Abstract

PURPOSE
A precise NMR technique for measuring the rate of water exchange and cell membrane permeability across the hepatocyte membrane using liver-specific MR contrast agent is described. ATERIAL AND METHODS: The rat hepatocytes isolated by perfusion of the livers were used for the NMR measurements. All experiments were performed on an IBM field cycling relaxometer operating from 0.02MHz to 60 MHz proton Larmor frequency. spin-echo pulse sequence was empolyed to measure spin-lattice relaxation time, T1. The continuous distribution analysis of water proton T1 data from rat hepatocytes containing low concentrations of the liver specific contrast agent, Gd-EOB-DTPA, modeled by a general two compartment exchange model.
RESULTS
The mean residence time of water molecule inside the hepatocyte was approximately 250 msec. The lower limit for the permeability of the hepatocyte membrane was (1.3 +/- 0.1) X 10(-3) cm/sec.

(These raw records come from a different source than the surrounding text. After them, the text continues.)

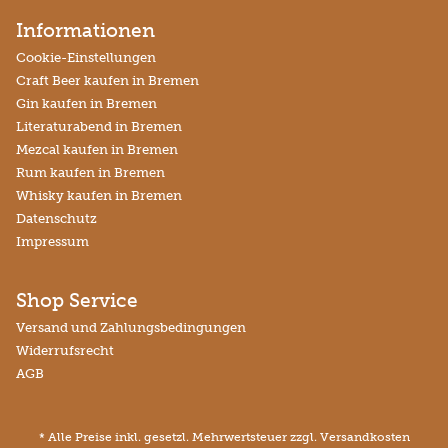
Informationen
Cookie-Einstellungen
Craft Beer kaufen in Bremen
Gin kaufen in Bremen
Literaturabend in Bremen
Mezcal kaufen in Bremen
Rum kaufen in Bremen
Whisky kaufen in Bremen
Datenschutz
Impressum
Shop Service
Versand und Zahlungsbedingungen
Widerrufsrecht
AGB
* Alle Preise inkl. gesetzl. Mehrwertsteuer zzgl.
Versandkosten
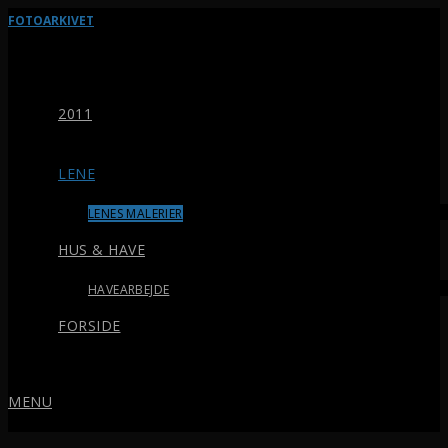
FOTOARKIVET
2011
LENE
LENES MALERIER
HUS & HAVE
HAVEARBEJDE
FORSIDE
MENU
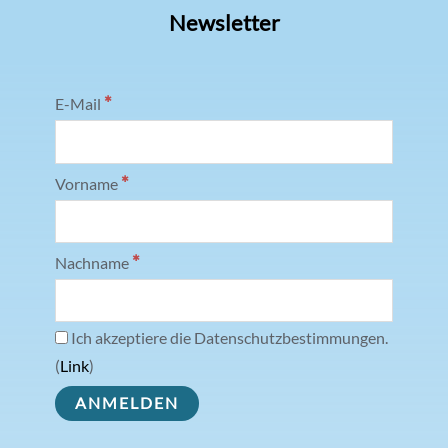
Newsletter
*
E-Mail
*
Vorname
*
Nachname
Ich akzeptiere die Datenschutzbestimmungen.
(
Link
)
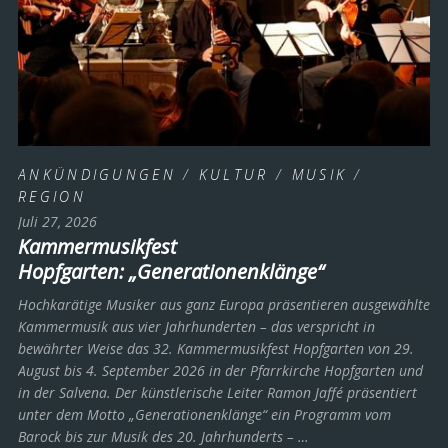
ANKÜNDIGUNGEN
/
KULTUR
/
MUSIK
/
REGION
Juli 27, 2026
Kammermusikfest
Hopfgarten: „Generationenklänge“
Hochkarätige Musiker aus ganz Europa präsentieren ausgewählte
Kammermusik aus vier Jahrhunderten – das verspricht in
bewährter Weise das 32. Kammermusikfest Hopfgarten von 29.
August bis 4. September 2026 in der Pfarrkirche Hopfgarten und
in der Salvena. Der künstlerische Leiter Ramon Jaffé präsentiert
unter dem Motto „Generationenklänge“ ein Programm vom
Barock bis zur Musik des 20. Jahrhunderts ­– …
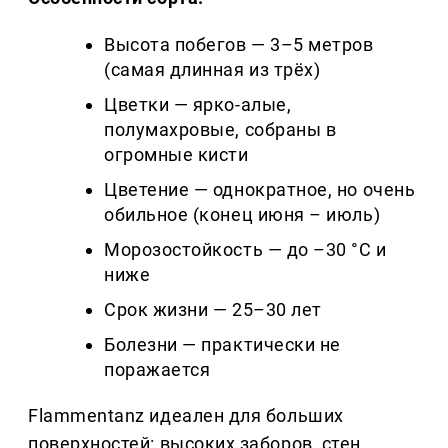
Высота побегов — 3–5 метров
(самая длинная из трёх)
Цветки — ярко-алые,
полумахровые, собраны в
огромные кисти
Цветение — однократное, но очень
обильное (конец июня – июль)
Морозостойкость — до –30 °C и
ниже
Срок жизни — 25–30 лет
Болезни — практически не
поражается
Flammentanz идеален для больших
поверхностей: высоких заборов, стен,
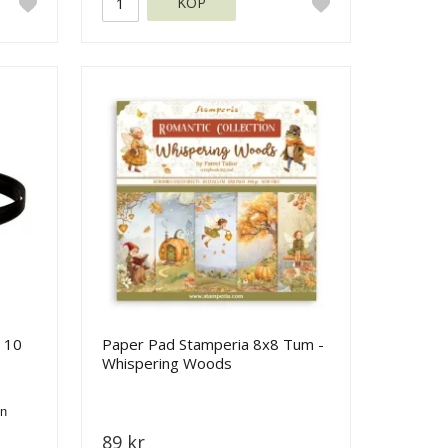
KÖP
 10
Paper Pad Stamperia 8x8 Tum -
Whispering Woods
89 kr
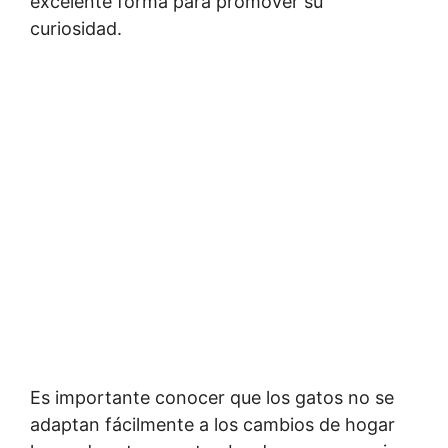
excelente forma para promover su
curiosidad.
Es importante conocer que los gatos no se
adaptan fácilmente a los cambios de hogar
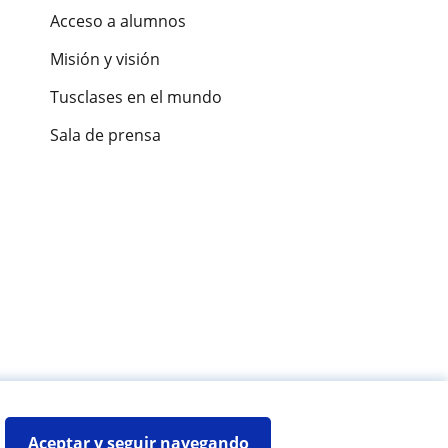
Acceso a alumnos
Misión y visión
Tusclases en el mundo
Sala de prensa
es de alumnos
Aceptar y seguir navegando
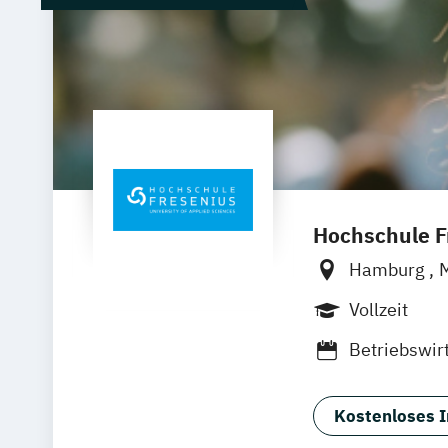
Hochschule Fr
Hamburg
Wolfenbütte
Vollzeit
Betriebswir
Luxury Man
Medienmana
Kostenloses I
Hotel- und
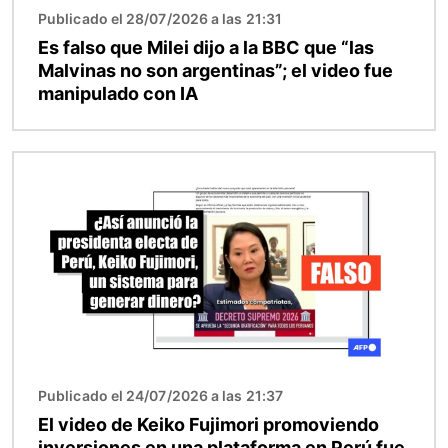
Publicado el 28/07/2026 a las 21:31
Es falso que Milei dijo a la BBC que “las
Malvinas no son argentinas”; el video fue
manipulado con IA
Imagen
Publicado el 24/07/2026 a las 21:37
El video de Keiko Fujimori promoviendo
inversiones en una plataforma en Perú fue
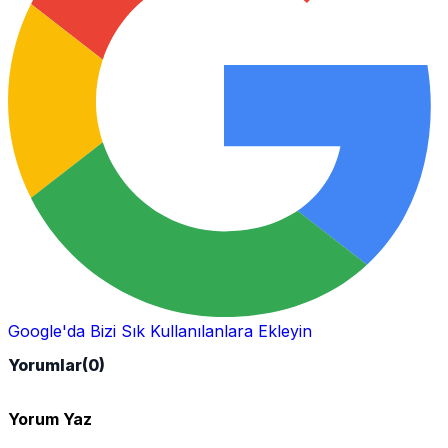
Google'da Bizi Sık Kullanılanlara Ekleyin
Yorumlar
(0)
Yorum Yaz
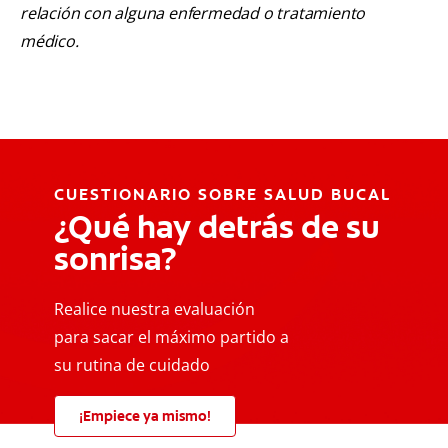
relación con alguna enfermedad o tratamiento
médico.
CUESTIONARIO SOBRE SALUD BUCAL
¿Qué hay detrás de su
sonrisa?
Realice nuestra evaluación
para sacar el máximo partido a
su rutina de cuidado
¡Empiece ya mismo!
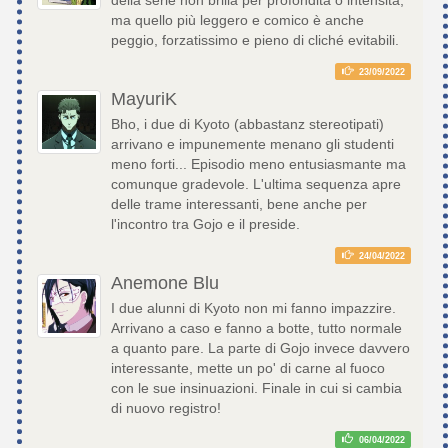
ma quello più leggero e comico è anche
peggio, forzatissimo e pieno di cliché evitabili.
23/09/2022
MayuriK
Bho, i due di Kyoto (abbastanz stereotipati)
arrivano e impunemente menano gli studenti
meno forti... Episodio meno entusiasmante ma
comunque gradevole. L'ultima sequenza apre
delle trame interessanti, bene anche per
l'incontro tra Gojo e il preside.
24/04/2022
Anemone Blu
I due alunni di Kyoto non mi fanno impazzire.
Arrivano a caso e fanno a botte, tutto normale
a quanto pare. La parte di Gojo invece davvero
interessante, mette un po' di carne al fuoco
con le sue insinuazioni. Finale in cui si cambia
di nuovo registro!
06/04/2022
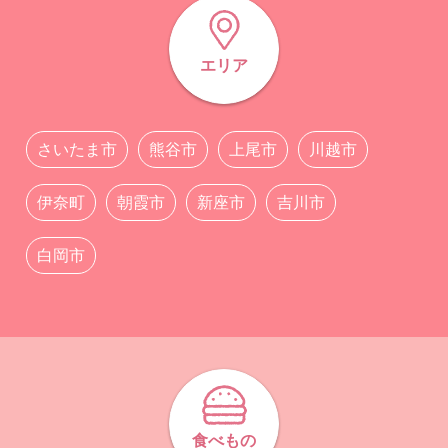
エリア
さいたま市
熊谷市
上尾市
川越市
伊奈町
朝霞市
新座市
吉川市
白岡市
食べもの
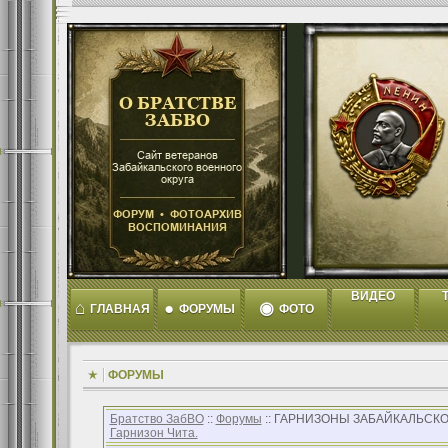
ВИДЕО
T
⌂
●
◉
ГЛАВНАЯ
ФОРУМЫ
ФОТО
ФОРУМЫ
Братство ЗабВО
::
Форумы
:: ГАРНИЗОНЫ ЗАБАЙКАЛЬСКО
Гарнизон Чита.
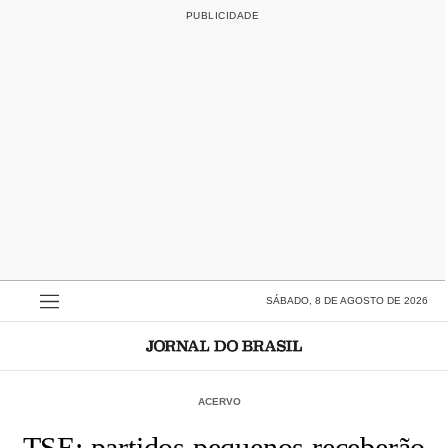
SÁBADO, 8 DE AGOSTO DE 2026
ACERVO
TSE: partidos pequenos receberão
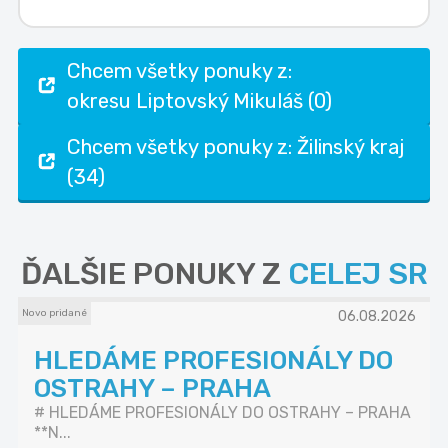
Chcem všetky ponuky z:
okresu Liptovský Mikuláš (0)
Chcem všetky ponuky z: Žilinský kraj
(34)
ĎALŠIE PONUKY Z
CELEJ SR
Novo pridané
06.08.2026
HLEDÁME PROFESIONÁLY DO
OSTRAHY – PRAHA
# HLEDÁME PROFESIONÁLY DO OSTRAHY – PRAHA
**N...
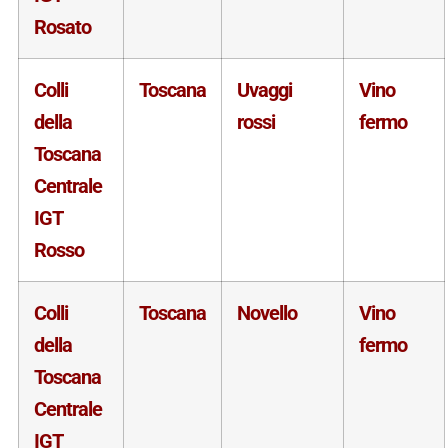
Rosato
Colli
Toscana
Uvaggi
Vino
della
rossi
fermo
Toscana
Centrale
IGT
Rosso
Colli
Toscana
Novello
Vino
della
fermo
Toscana
Centrale
IGT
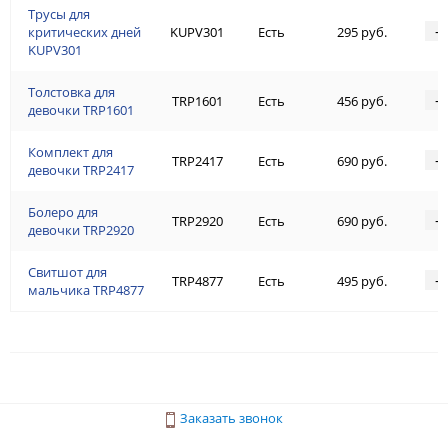
Трусы для
-
критических дней
KUPV301
Есть
295 руб.
KUPV301
Толстовка для
-
TRP1601
Есть
456 руб.
девочки TRP1601
Комплект для
-
TRP2417
Есть
690 руб.
девочки TRP2417
Болеро для
-
TRP2920
Есть
690 руб.
девочки TRP2920
Свитшот для
-
TRP4877
Есть
495 руб.
мальчика TRP4877
Заказать звонок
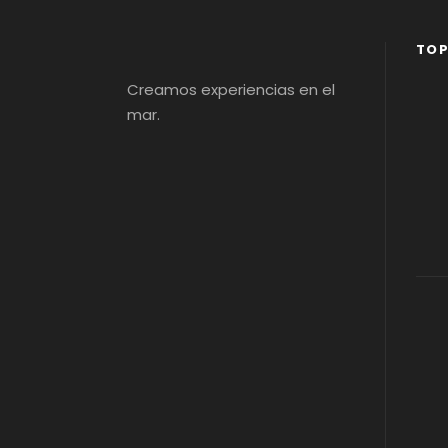
TOP
Creamos experiencias en el
mar.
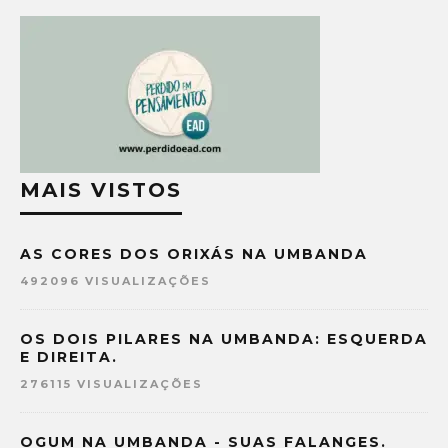
MAIS VISTOS
AS CORES DOS ORIXÁS NA UMBANDA
492096 VISUALIZAÇÕES
OS DOIS PILARES NA UMBANDA: ESQUERDA
E DIREITA.
276115 VISUALIZAÇÕES
OGUM NA UMBANDA - SUAS FALANGES.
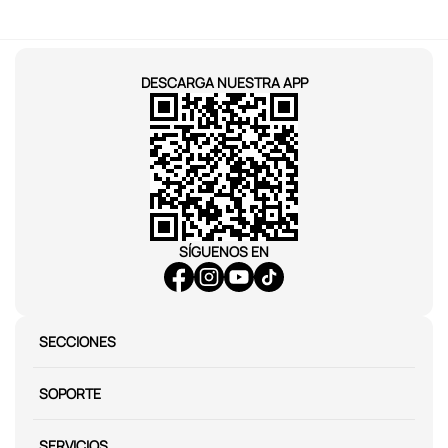
DESCARGA NUESTRA APP
SÍGUENOS EN
SECCIONES
SOPORTE
SERVICIOS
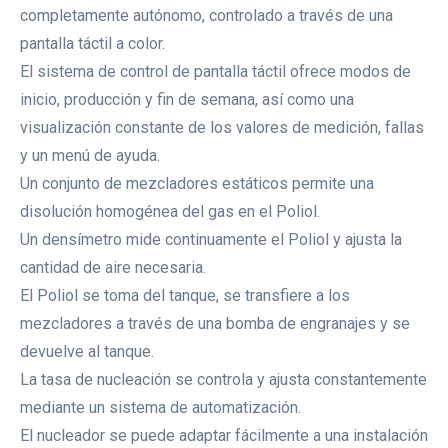
completamente autónomo, controlado a través de una
pantalla táctil a color.
El sistema de control de pantalla táctil ofrece modos de
inicio, producción y fin de semana, así como una
visualización constante de los valores de medición, fallas
y un menú de ayuda.
Un conjunto de mezcladores estáticos permite una
disolución homogénea del gas en el Poliol.
Un densímetro mide continuamente el Poliol y ajusta la
cantidad de aire necesaria.
El Poliol se toma del tanque, se transfiere a los
mezcladores a través de una bomba de engranajes y se
devuelve al tanque.
La tasa de nucleación se controla y ajusta constantemente
mediante un sistema de automatización.
El nucleador se puede adaptar fácilmente a una instalación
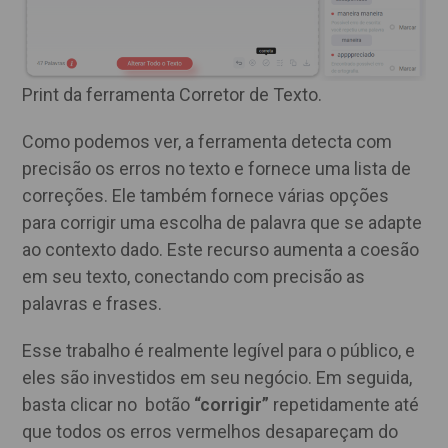
Print da ferramenta Corretor de Texto.
Como podemos ver, a ferramenta detecta com
precisão os erros no texto e fornece uma lista de
correções. Ele também fornece várias opções
para corrigir uma escolha de palavra que se adapte
ao contexto dado. Este recurso aumenta a coesão
em seu texto, conectando com precisão as
palavras e frases.
Esse trabalho é realmente legível para o público, e
eles são investidos em seu negócio. Em seguida,
basta clicar no botão
“corrigir”
repetidamente até
que todos os erros vermelhos desapareçam do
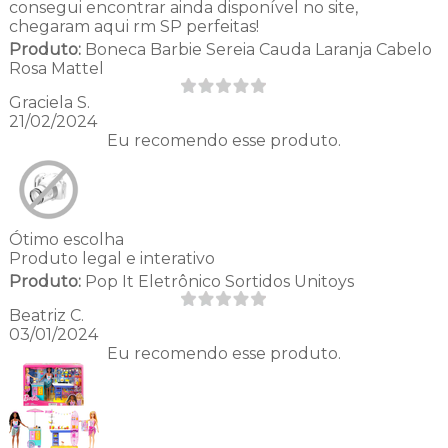
consegui encontrar ainda disponível no site,
chegaram aqui rm SP perfeitas!
Produto:
Boneca Barbie Sereia Cauda Laranja Cabelo
Rosa Mattel
Graciela S.
21/02/2024
Eu recomendo esse produto.
Ótimo escolha
Produto legal e interativo
Produto:
Pop It Eletrônico Sortidos Unitoys
Beatriz C.
03/01/2024
Eu recomendo esse produto.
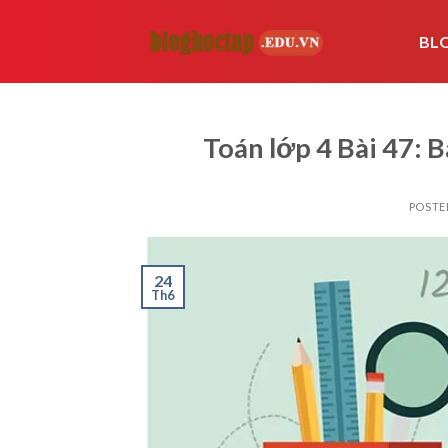
Skip
to
BL
content
Toán lớp 4 Bài 47: B
POSTE
24
Th6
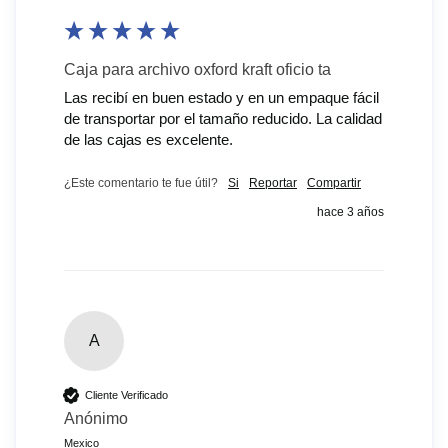
Caja para archivo oxford kraft oficio ta
Las recibí en buen estado y en un empaque fácil 
de transportar por el tamaño reducido. La calidad 
de las cajas es excelente.
¿Este comentario te fue útil?
Si
Reportar
Compartir
hace 3 años
A
Cliente Verificado
Anónimo
Mexico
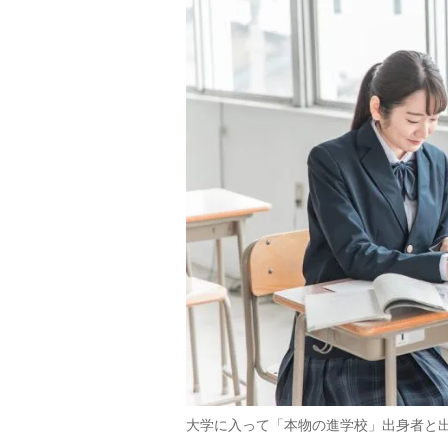
大学に入って「本物の進学校」出身者と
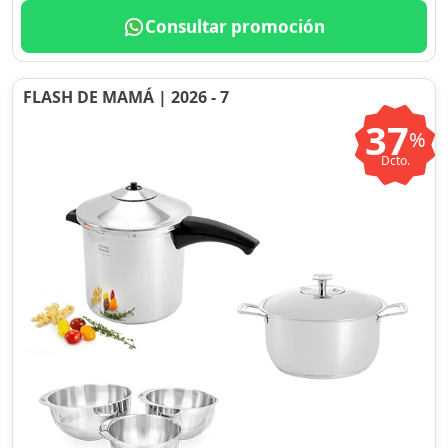
Consultar promoción
FLASH DE MAMÁ | 2026 - 7
37
%
Dcto.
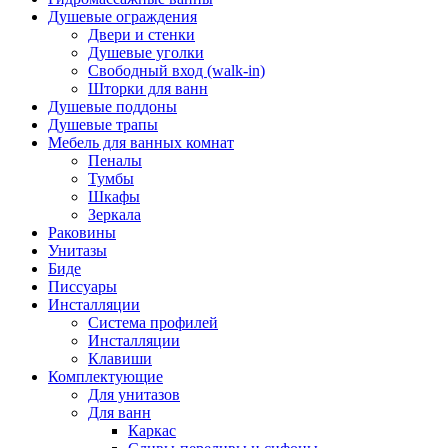
Душевые ограждения
Двери и стенки
Душевые уголки
Свободный вход (walk-in)
Шторки для ванн
Душевые поддоны
Душевые трапы
Мебель для ванных комнат
Пеналы
Тумбы
Шкафы
Зеркала
Раковины
Унитазы
Биде
Писсуары
Инсталляции
Система профилей
Инсталляции
Клавиши
Комплектующие
Для унитазов
Для ванн
Каркас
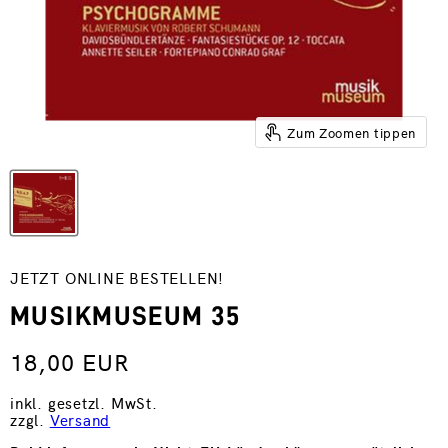
Zum Zoomen tippen
JETZT ONLINE BESTELLEN!
MUSIKMUSEUM 35
18,00 EUR
inkl. gesetzl. MwSt.
zzgl.
Versand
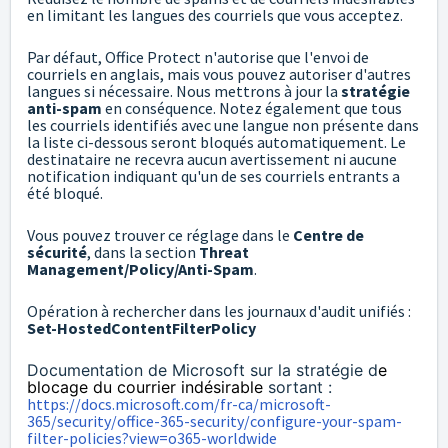
en limitant les langues des courriels que vous acceptez.
Par défaut, Office Protect n'autorise que l'envoi de
courriels en anglais, mais vous pouvez autoriser d'autres
langues si nécessaire. Nous mettrons à jour la
stratégie
anti-spam
en conséquence. Notez également que tous
les courriels identifiés avec une langue non présente dans
la liste ci-dessous seront bloqués automatiquement. Le
destinataire ne recevra aucun avertissement ni aucune
notification indiquant qu'un de ses courriels entrants a
été bloqué.
Vous pouvez trouver ce réglage dans le
Centre de
sécurité
, dans la section
Threat
Management/Policy/Anti-Spam
.
Opération à rechercher dans les journaux d'audit unifiés :
Set-HostedContentFilterPolicy
Documentation de Microsoft sur la stratégie d
e
blocage du courrier indésirable
sortant :
https://docs.microsoft.com/fr-ca/microsoft-
365/security/office-365-security/configure-your-spam-
filter-policies?view=o365-worldwide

The CONTIN analysis, which seeks the natural distribution of relaxation times, reveals direct evidence of the effect of diffusive exchange. the diffusive water exchange is not small in the intracellular space in the case of hepatocytes.
CONCLUSIONS
Gd-EOB-DTPA, when combined with continuous distribution analysis, provides a robust method to study water exchange and membrane permeability in hepatocytes. Water exchange in hepatocyte is much slower thatn that in red blood cells. Therefore, tissue-specific contrast agent may be used as a functional agent to give physiological information such as cell membrane permeability.